Fragment
[overzicht] [activiteiten] [ongeplande activiteiten] [besluiten] [commissies] [geschenken] [kamerleden] [kamerstukdossiers] [open vragen]
[toezeggingen] [stemmingen] [verslagen] [🔍 uitgebreid zoeken] [wat is dit?]

36157 Advies Afdeling advisering Raad van State inzake wijziging van Boek 2 van het Burgerlijk wetboek tot implementatie van Richtlijn (EU) 2021/2101 van het Europees Parlement en de Raad van 24 november 2021 tot wijziging van Richtlijn 2013/34/EU wat betreft de openbaarmaking van informatie over de winstbelasting door bepaalde ondernemingen en bijkantoren (Implementatiewet Richtlijn openbaarmaking winstbelasting)

Wijziging van Boek 2 van het Burgerlijk wetboek tot implementatie van Richtlijn (EU) 2021/2101 van het Europees Parlement en de Raad van 24 november 2021 tot wijziging van Richtlijn 2013/34/EU wat betreft de openbaarmaking van informatie over de winstbelasting door bepaalde ondernemingen en bijkantoren (Implementatiewet Richtlijn openbaarmaking winstbelasting)

Opgeslagen gegevens

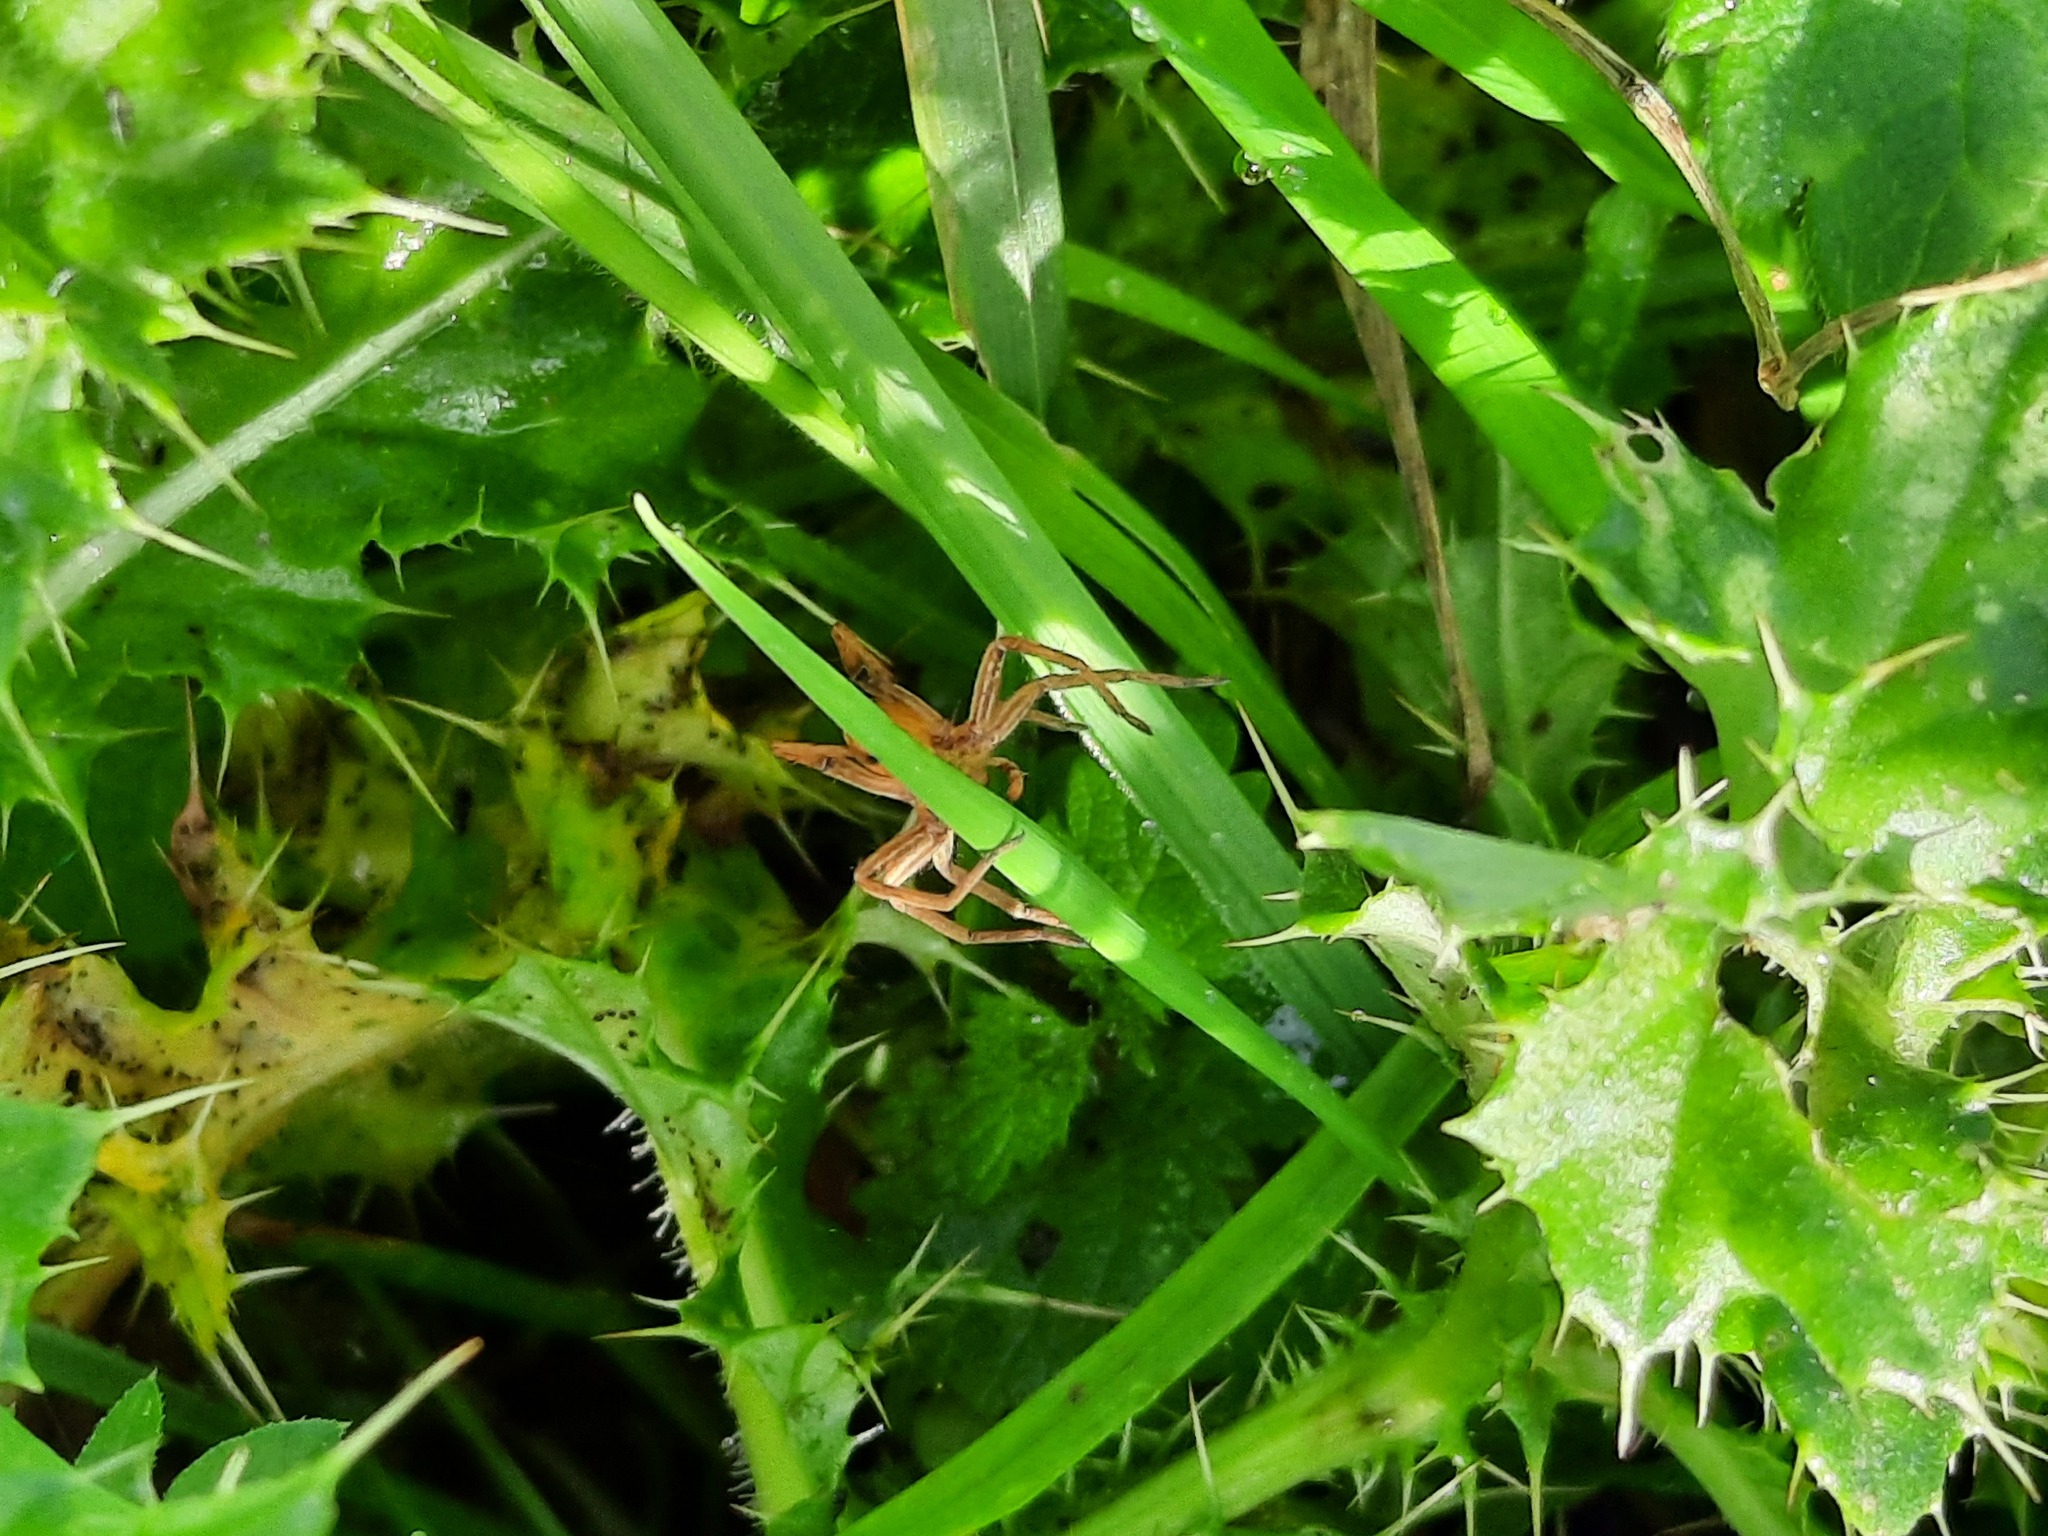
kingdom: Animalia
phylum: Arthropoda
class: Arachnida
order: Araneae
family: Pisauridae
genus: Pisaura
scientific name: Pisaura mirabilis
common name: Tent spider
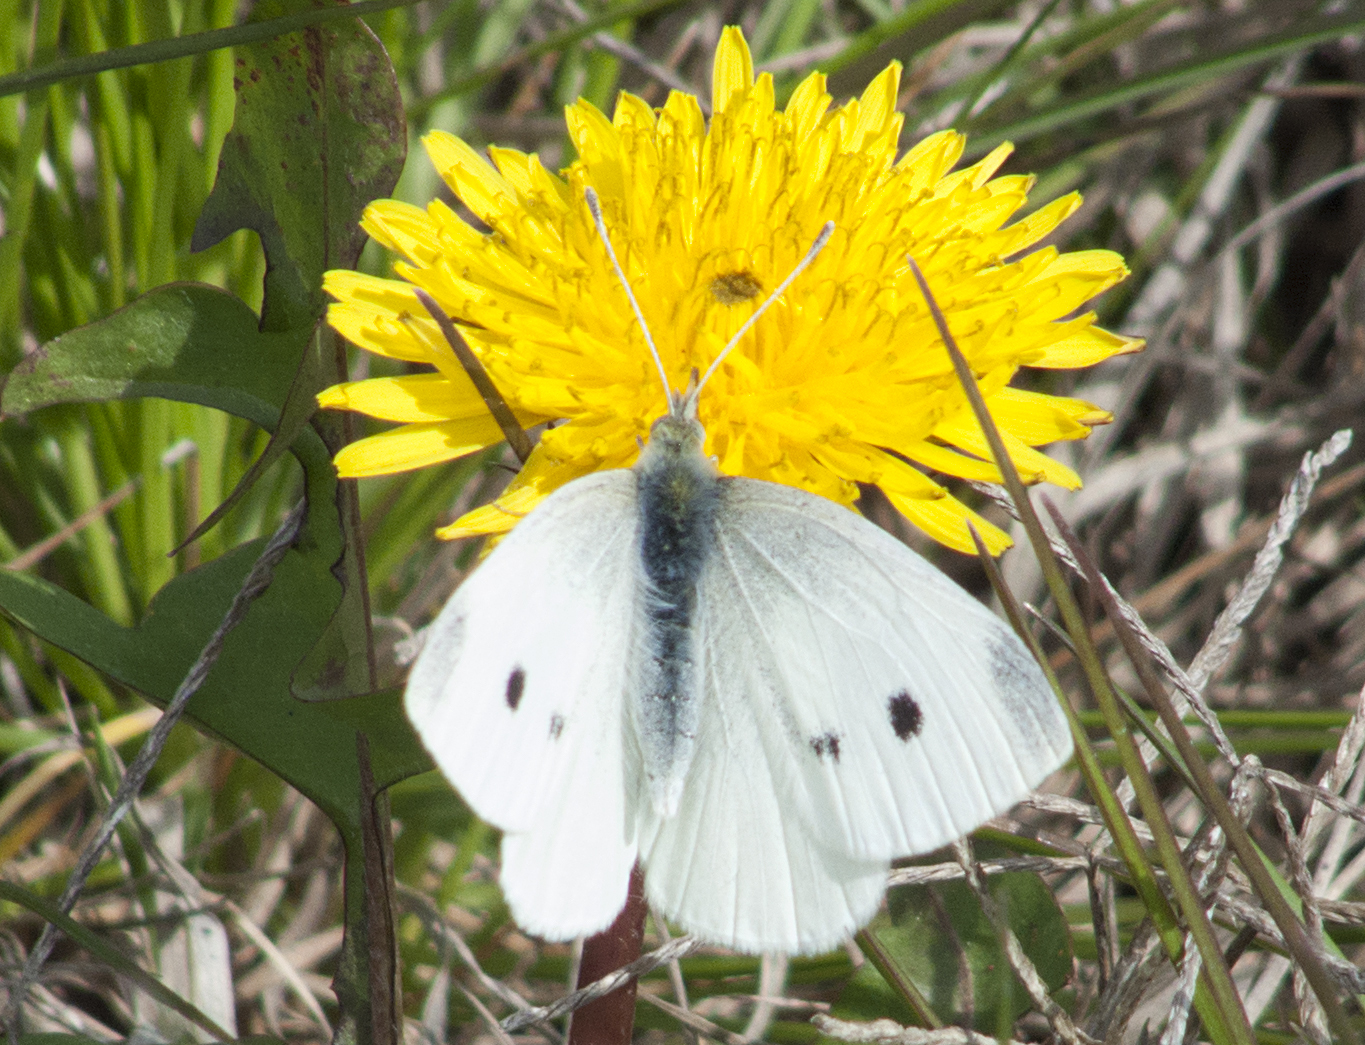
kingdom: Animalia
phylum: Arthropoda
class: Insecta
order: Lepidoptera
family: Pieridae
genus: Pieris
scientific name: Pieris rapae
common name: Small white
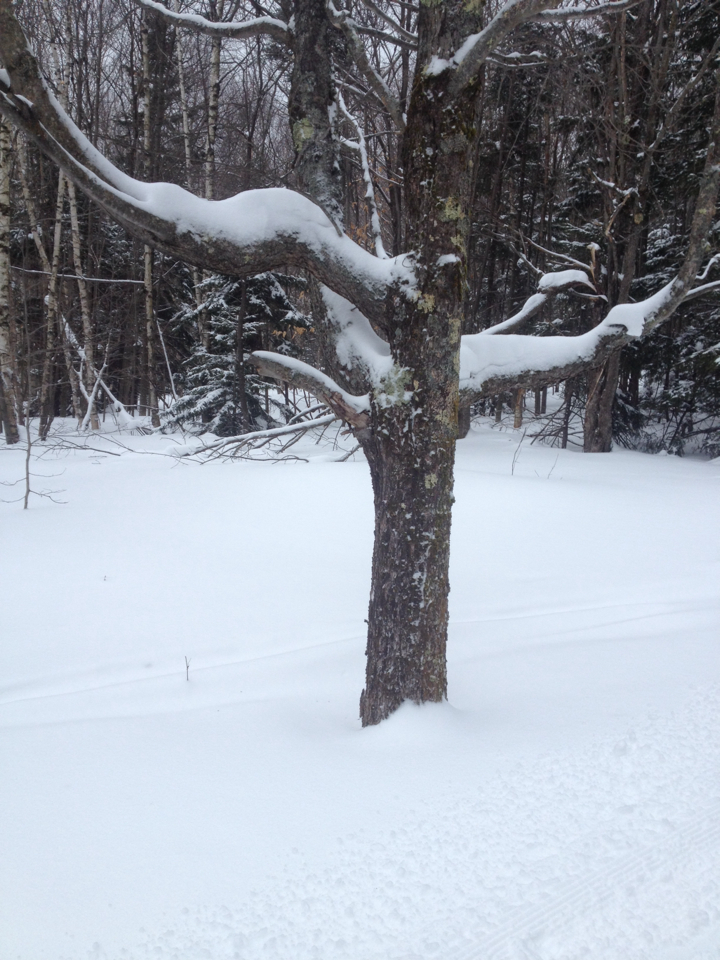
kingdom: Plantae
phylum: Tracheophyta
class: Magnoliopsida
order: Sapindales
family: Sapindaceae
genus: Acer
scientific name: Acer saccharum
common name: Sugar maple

De opdracht
Geef het volledige fragment woord voor woord weer. De rijen hebben niets met het fragment te maken.

Uitgewerkt antwoord
[overzicht] [activiteiten] [ongeplande activiteiten] [besluiten] [commissies] [geschenken] [kamerleden] [kamerstukdossiers] [open vragen]
[toezeggingen] [stemmingen] [verslagen] [🔍 uitgebreid zoeken] [wat is dit?]

36157 Advies Afdeling advisering Raad van State inzake wijziging van Boek 2 van het Burgerlijk wetboek tot implementatie van Richtlijn (EU) 2021/2101 van het Europees Parlement en de Raad van 24 november 2021 tot wijziging van Richtlijn 2013/34/EU wat betreft de openbaarmaking van informatie over de winstbelasting door bepaalde ondernemingen en bijkantoren (Implementatiewet Richtlijn openbaarmaking winstbelasting)

Wijziging van Boek 2 van het Burgerlijk wetboek tot implementatie van Richtlijn (EU) 2021/2101 van het Europees Parlement en de Raad van 24 november 2021 tot wijziging van Richtlijn 2013/34/EU wat betreft de openbaarmaking van informatie over de winstbelasting door bepaalde ondernemingen en bijkantoren (Implementatiewet Richtlijn openbaarmaking winstbelasting)